Task prompt:
Repeat the lines starting with the one containing "I ran several" and going on through the one containing "stopped by my".

Stored data entries:
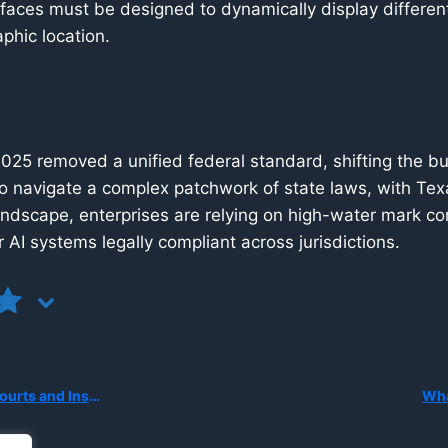
faces must be designed to dynamically display differen
phic location.
 2025 removed a unified federal standard, shifting the bu
o navigate a complex patchwork of state laws, with T
andscape, enterprises are relying on high-water mark c
 AI systems legally compliant across jurisdictions.
tonomous AI System Causes Harm?
Wha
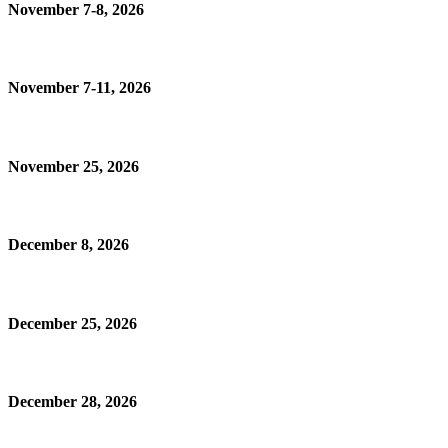
November 7-8, 2026
November 7-11, 2026
November 25, 2026
December 8, 2026
December 25, 2026
December 28, 2026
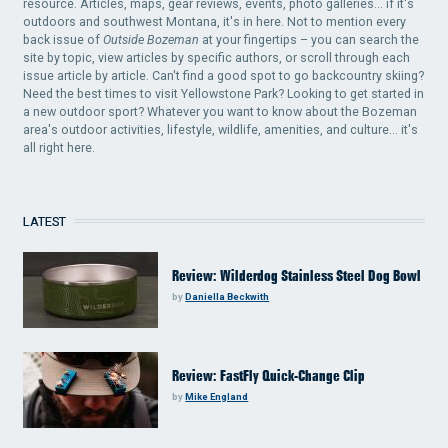
resource. Articles, maps, gear reviews, events, photo galleries... if it's
outdoors and southwest Montana, it's in here. Not to mention every
back issue of
Outside Bozeman
at your fingertips – you can search the
site by topic, view articles by specific authors, or scroll through each
issue article by article. Can't find a good spot to go backcountry skiing?
Need the best times to visit Yellowstone Park? Looking to get started in
a new outdoor sport? Whatever you want to know about the Bozeman
area's outdoor activities, lifestyle, wildlife, amenities, and culture... it's
all right here.
LATEST
Review: Wilderdog Stainless Steel Dog Bowl
by
Daniella Beckwith
Review: FastFly Quick-Change Clip
by
Mike England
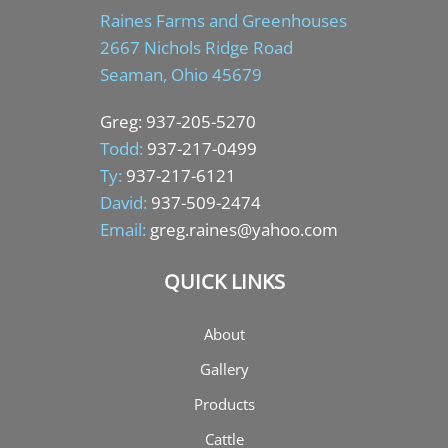
Raines Farms and Greenhouses
2667 Nichols Ridge Road
Seaman, Ohio 45679
Greg:
937-205-5270
Todd:
937-217-0499
Ty:
937-217-6121
David:
937-509-2474
Email:
greg.raines@yahoo.com
QUICK LINKS
About
Gallery
Products
Cattle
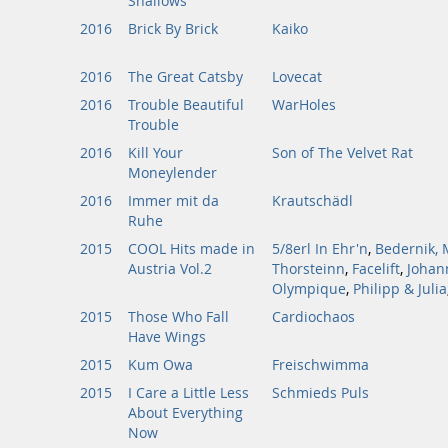
Shallows
2016
Brick By Brick
Kaiko
2016
The Great Catsby
Lovecat
2016
Trouble Beautiful
WarHoles
Trouble
2016
Kill Your
Son of The Velvet Rat
Moneylender
2016
Immer mit da
Krautschädl
Ruhe
2015
COOL Hits made in
5/8erl In Ehr'n
,
Bedernik, 
Austria Vol.2
Thorsteinn
,
Facelift
,
Johan
Olympique
,
Philipp & Julia
2015
Those Who Fall
Cardiochaos
Have Wings
2015
Kum Owa
Freischwimma
2015
I Care a Little Less
Schmieds Puls
About Everything
Now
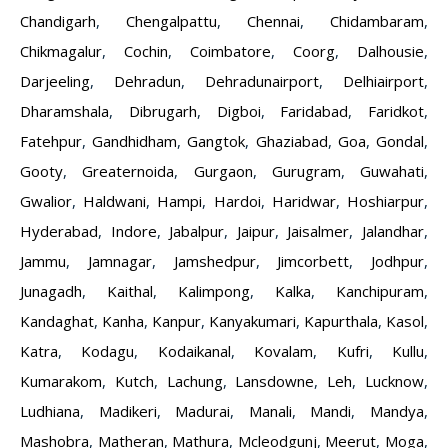
Chandigarh
,
Chengalpattu
,
Chennai
,
Chidambaram
,
Chikmagalur
,
Cochin
,
Coimbatore
,
Coorg
,
Dalhousie
,
Darjeeling
,
Dehradun
,
Dehradunairport
,
Delhiairport
,
Dharamshala
,
Dibrugarh
,
Digboi
,
Faridabad
,
Faridkot
,
Fatehpur
,
Gandhidham
,
Gangtok
,
Ghaziabad
,
Goa
,
Gondal
,
Gooty
,
Greaternoida
,
Gurgaon
,
Gurugram
,
Guwahati
,
Gwalior
,
Haldwani
,
Hampi
,
Hardoi
,
Haridwar
,
Hoshiarpur
,
Hyderabad
,
Indore
,
Jabalpur
,
Jaipur
,
Jaisalmer
,
Jalandhar
,
Jammu
,
Jamnagar
,
Jamshedpur
,
Jimcorbett
,
Jodhpur
,
Junagadh
,
Kaithal
,
Kalimpong
,
Kalka
,
Kanchipuram
,
Kandaghat
,
Kanha
,
Kanpur
,
Kanyakumari
,
Kapurthala
,
Kasol
,
Katra
,
Kodagu
,
Kodaikanal
,
Kovalam
,
Kufri
,
Kullu
,
Kumarakom
,
Kutch
,
Lachung
,
Lansdowne
,
Leh
,
Lucknow
,
Ludhiana
,
Madikeri
,
Madurai
,
Manali
,
Mandi
,
Mandya
,
Mashobra
,
Matheran
,
Mathura
,
Mcleodgunj
,
Meerut
,
Moga
,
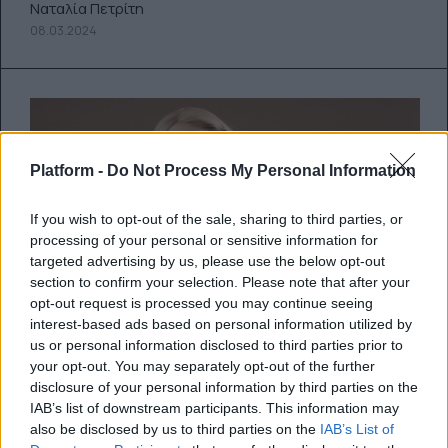
Ναταλία Πετρίτη
08.03.2024
Platform -
Do Not Process My Personal Information
If you wish to opt-out of the sale, sharing to third parties, or
processing of your personal or sensitive information for
targeted advertising by us, please use the below opt-out
section to confirm your selection. Please note that after your
opt-out request is processed you may continue seeing
interest-based ads based on personal information utilized by
us or personal information disclosed to third parties prior to
Η Ariana Grande αποκαλύπτει τον
your opt-out. You may separately opt-out of the further
νέο της δίσκο, eternal sunshine
disclosure of your personal information by third parties on the
IAB’s list of downstream participants. This information may
also be disclosed by us to third parties on the
IAB’s List of
Η πρώτη δισκογραφική δουλειά της Grande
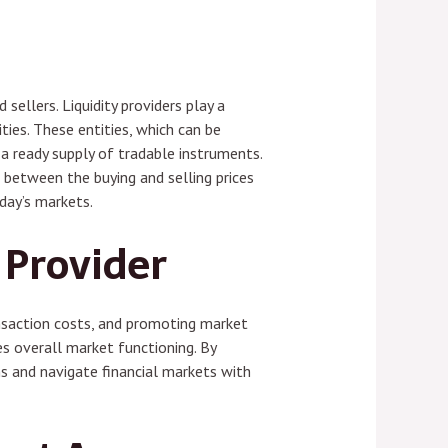
ellers. Liquidity providers play a
ties. These entities, which can be
 a ready supply of tradable instruments.
e between the buying and selling prices
oday’s markets.
 Provider
transaction costs, and promoting market
es overall market functioning. By
ns and navigate financial markets with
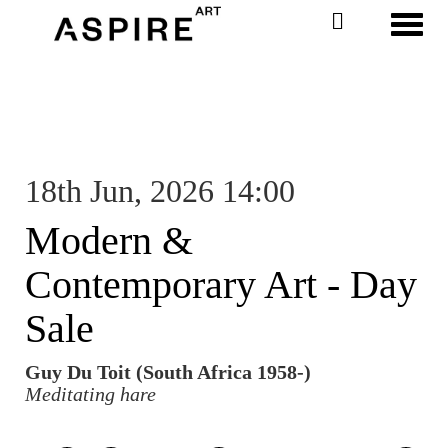
Toggl
18th Jun, 2026 14:00
Modern &
Contemporary Art - Day
Sale
Guy Du Toit (South Africa 1958-)
Meditating hare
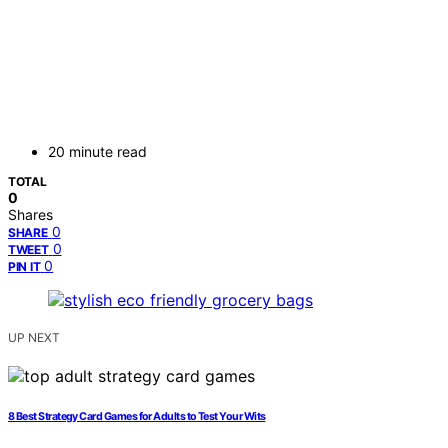
20 minute read
TOTAL
0
Shares
0
SHARE
0
TWEET
0
PIN IT
UP NEXT
8 Best Strategy Card Games for Adults to Test Your Wits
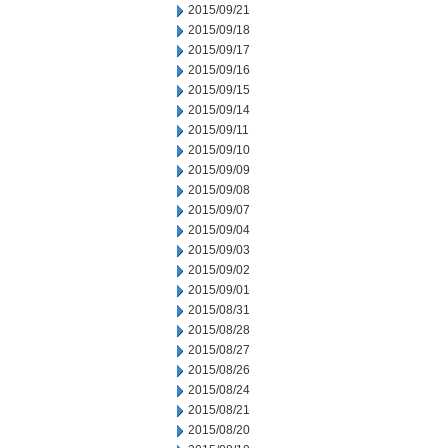
2015/09/21
2015/09/18
2015/09/17
2015/09/16
2015/09/15
2015/09/14
2015/09/11
2015/09/10
2015/09/09
2015/09/08
2015/09/07
2015/09/04
2015/09/03
2015/09/02
2015/09/01
2015/08/31
2015/08/28
2015/08/27
2015/08/26
2015/08/24
2015/08/21
2015/08/20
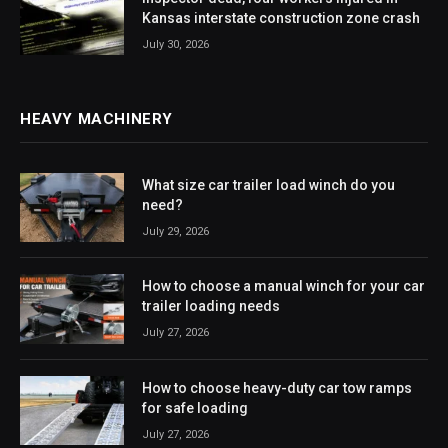
Kansas interstate construction zone crash
July 30, 2026
HEAVY MACHINERY
What size car trailer load winch do you
need?
July 29, 2026
How to choose a manual winch for your car
trailer loading needs
July 27, 2026
How to choose heavy-duty car tow ramps
for safe loading
July 27, 2026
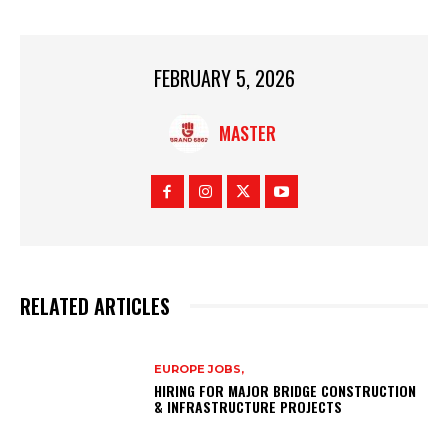
FEBRUARY 5, 2026
MASTER
RELATED ARTICLES
EUROPE JOBS,
HIRING FOR MAJOR BRIDGE CONSTRUCTION
& INFRASTRUCTURE PROJECTS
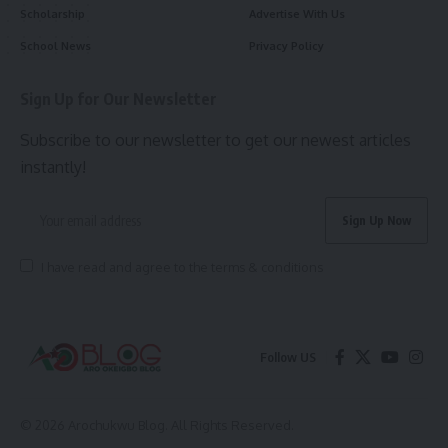
Scholarship
Advertise With Us
School News
Privacy Policy
Sign Up for Our Newsletter
Subscribe to our newsletter to get our newest articles
instantly!
I have read and agree to the terms & conditions
Follow US
© 2026 Arochukwu Blog. All Rights Reserved.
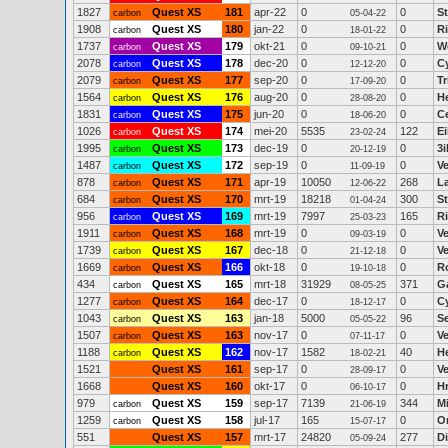
1827
Quest XS
181
apr-22
0
0
S
carbon
05-04-22
1908
Quest XS
180
jan-22
0
0
R
carbon
18-01-22
1737
Quest XS
179
okt-21
0
0
W
carbon
09-10-21
2078
Quest XS
178
dec-20
0
0
C
carbon
12-12-20
2079
Quest XS
177
sep-20
0
0
Tr
carbon
17-09-20
1564
Quest XS
176
aug-20
0
0
H
carbon
28-08-20
1831
Quest XS
175
jun-20
0
0
C
carbon
18-06-20
1026
Quest XS
174
mei-20
5535
122
E
carbon
23-02-24
1995
Quest XS
173
dec-19
0
0
3
carbon
20-12-19
1487
Quest XS
172
sep-19
0
0
V
carbon
11-09-19
878
Quest XS
171
apr-19
10050
268
La
carbon
12-06-22
684
Quest XS
170
mrt-19
18218
300
St
carbon
01-04-24
956
Quest XS
169
mrt-19
7997
165
R
carbon
25-03-23
1911
Quest XS
168
mrt-19
0
0
V
carbon
09-03-19
1739
Quest XS
167
dec-18
0
0
V
carbon
21-12-18
1669
Quest XS
166
okt-18
0
0
Ro
carbon
19-10-18
434
Quest XS
165
mrt-18
31929
371
Ga
carbon
08-05-25
1277
Quest XS
164
dec-17
0
0
C
carbon
18-12-17
1043
Quest XS
163
jan-18
5000
96
S
carbon
05-05-22
1507
Quest XS
163
nov-17
0
0
V
carbon
07-11-17
1188
Quest XS
162
nov-17
1582
40
H
carbon
18-02-21
1521
Quest XS
161
sep-17
0
0
V
28-09-17
1668
Quest XS
160
okt-17
0
0
H
06-10-17
979
Quest XS
159
sep-17
7139
344
M
carbon
21-06-19
1259
Quest XS
158
jul-17
165
0
O
carbon
15-07-17
551
Quest XS
157
mrt-17
24820
277
D
05-09-24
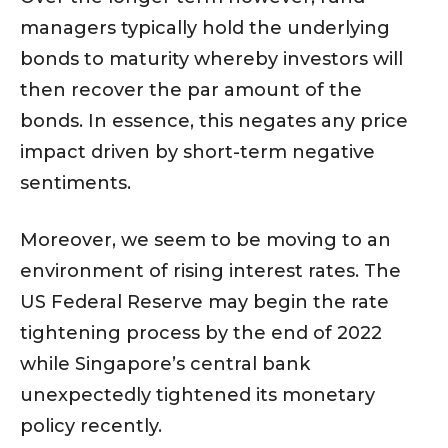
managers typically hold the underlying
bonds to maturity whereby investors will
then recover the par amount of the
bonds. In essence, this negates any price
impact driven by short-term negative
sentiments.
Moreover, we seem to be moving to an
environment of rising interest rates. The
US Federal Reserve may begin the rate
tightening process by the end of 2022
while Singapore’s central bank
unexpectedly tightened its monetary
policy recently.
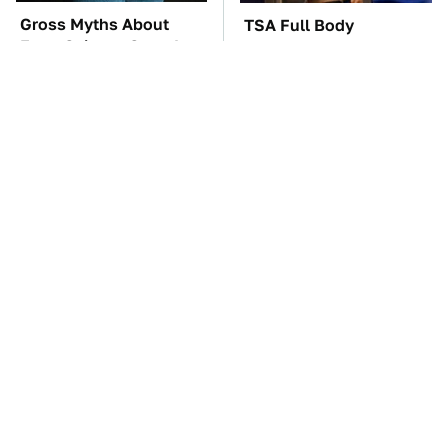
Gross Myths About
TSA Full Body
Farts Science Says Are
Scanners Reveal Way
Totally True
More Than You
Thought
These Awful Engines
These '90s Cars Are
Should Never Have Left
Worth A Fortune Today
The Factory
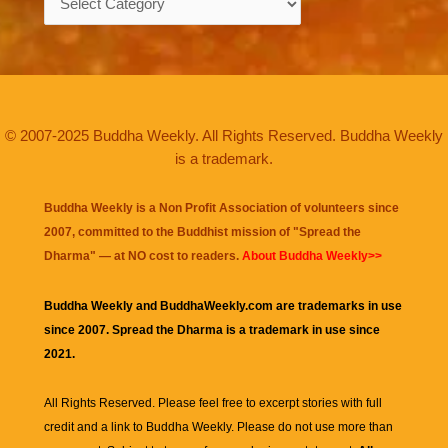
© 2007-2025 Buddha Weekly. All Rights Reserved. Buddha Weekly
is a trademark.
Buddha Weekly is a Non Profit Association of volunteers since
2007, committed to the Buddhist mission of "
Spread the
Dharma
" — at NO cost to readers.
About Buddha Weekly>>
Buddha Weekly and BuddhaWeekly.com are trademarks in use
since 2007. Spread the Dharma is a trademark in use since
2021.
All Rights Reserved. Please feel free to excerpt stories with full
credit and a link to
Buddha Weekly
. Please do not use more than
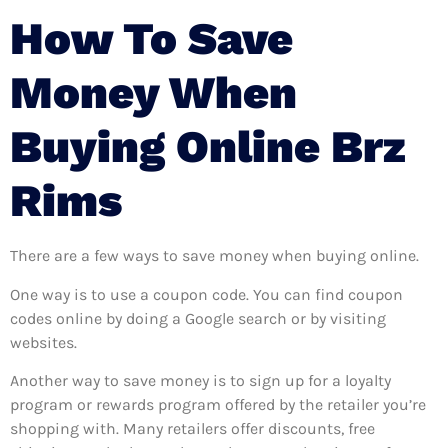
How To Save
Money When
Buying Online Brz
Rims
There are a few ways to save money when buying online.
One way is to use a coupon code. You can find coupon
codes online by doing a Google search or by visiting
websites.
Another way to save money is to sign up for a loyalty
program or rewards program offered by the retailer you’re
shopping with. Many retailers offer discounts, free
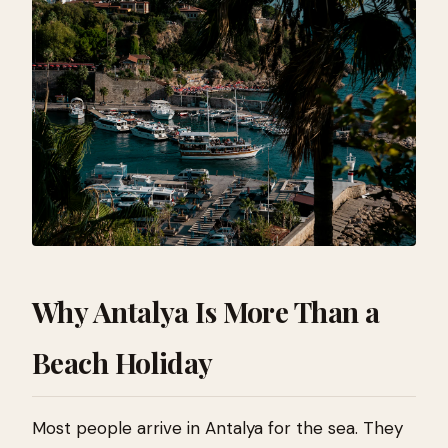
Why Antalya Is More Than a
Beach Holiday
Most people arrive in Antalya for the sea. They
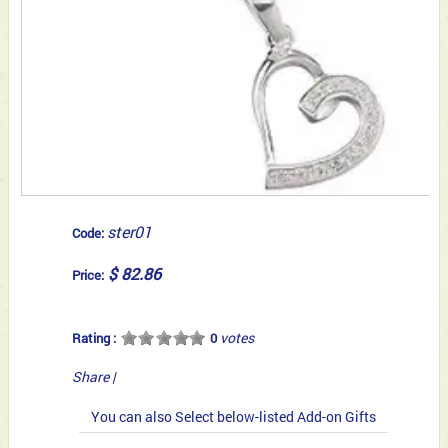
ster01
Code:
$ 82.86
Price:
votes
Rating :
0
Share
|
You can also Select below-listed Add-on Gifts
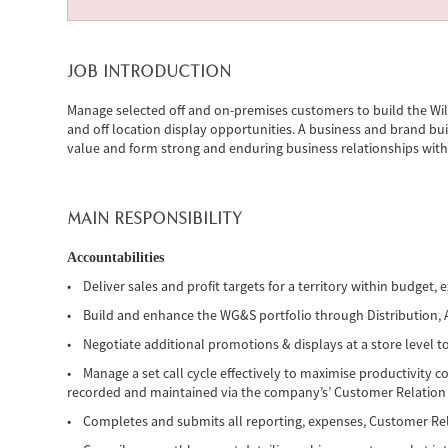
JOB INTRODUCTION
Manage selected off and on-premises customers to build the Will
and off location display opportunities. A business and brand bui
value and form strong and enduring business relationships with
MAIN RESPONSIBILITY
Accountabilities
• Deliver sales and profit targets for a territory within budget, e
• Build and enhance the WG&S portfolio through Distribution, Act
• Negotiate additional promotions & displays at a store level to
• Manage a set call cycle effectively to maximise productivity c
recorded and maintained via the company’s’ Customer Relati
• Completes and submits all reporting, expenses, Customer R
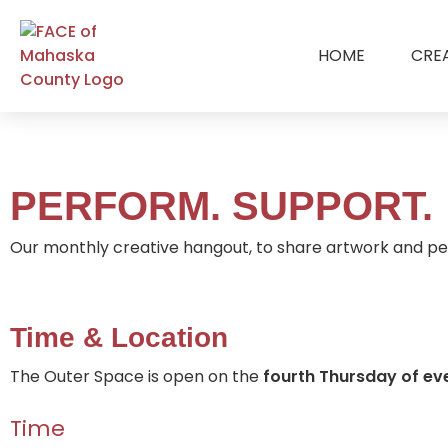
HOME
CRE
PERFORM. SUPPORT.
Our monthly creative hangout, to share artwork and pe
Time & Location
The Outer Space is open on the
fourth
Thursday of ev
Time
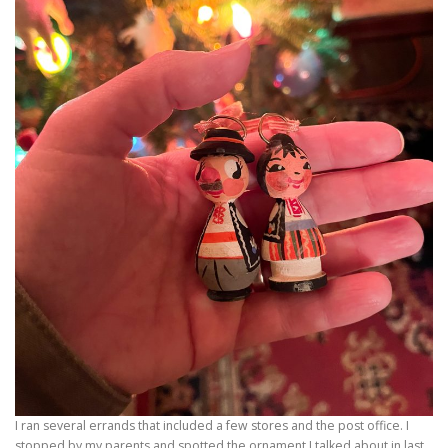
I ran several errands that included a few stores and the post office. I
stopped by my parents and spotted the ornament I talked about in last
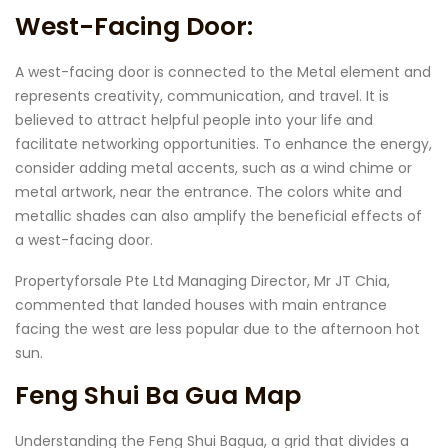
West-Facing Door:
A west-facing door is connected to the Metal element and
represents creativity, communication, and travel. It is
believed to attract helpful people into your life and
facilitate networking opportunities. To enhance the energy,
consider adding metal accents, such as a wind chime or
metal artwork, near the entrance. The colors white and
metallic shades can also amplify the beneficial effects of
a west-facing door.
Propertyforsale Pte Ltd Managing Director, Mr JT Chia,
commented that landed houses with main entrance
facing the west are less popular due to the afternoon hot
sun.
Feng Shui Ba Gua Map
Understanding the Feng Shui Bagua, a grid that divides a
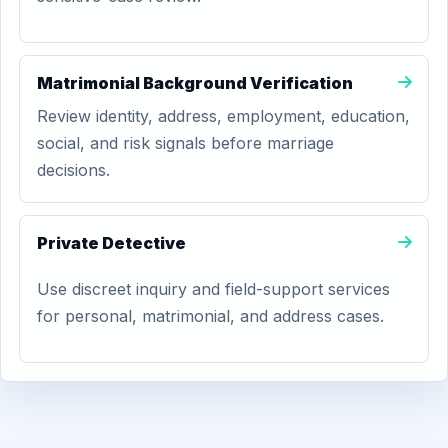
Matrimonial Background Verification
Review identity, address, employment, education,
social, and risk signals before marriage
decisions.
Private Detective
Use discreet inquiry and field-support services
for personal, matrimonial, and address cases.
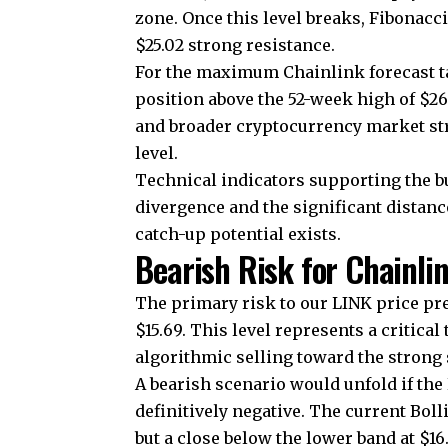
zone. Once this level breaks, Fibonac
$25.02 strong resistance.
For the maximum Chainlink forecast tar
position above the 52-week high of $26
and broader cryptocurrency market st
level.
Technical indicators supporting the b
divergence and the significant distanc
catch-up potential exists.
Bearish Risk for Chainli
The primary risk to our LINK price pr
$15.69. This level represents a critical
algorithmic selling toward the strong 
A bearish scenario would unfold if t
definitively negative. The current Bol
but a close below the lower band at $1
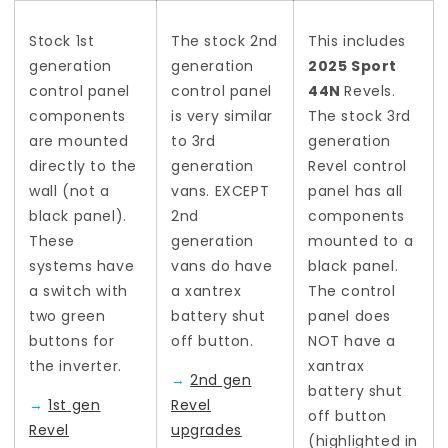
Stock 1st
The stock 2nd
This includes
generation
generation
2025 Sport
control panel
control panel
44N
Revels.
components
is very similar
The stock 3rd
are mounted
to 3rd
generation
directly to the
generation
Revel control
wall (not a
vans. EXCEPT
panel has all
black panel).
2nd
components
These
generation
mounted to a
systems have
vans do have
black panel.
a switch with
a xantrex
The control
two green
battery shut
panel does
buttons for
off button.
NOT have a
the inverter.
xantrax
→
2nd gen
battery shut
→
1st gen
Revel
off button
Revel
upgrades
(highlighted in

Answer section:
I ran several errands that included a few stores and the post office. I
stopped by my parents and spotted the ornament I talked about in last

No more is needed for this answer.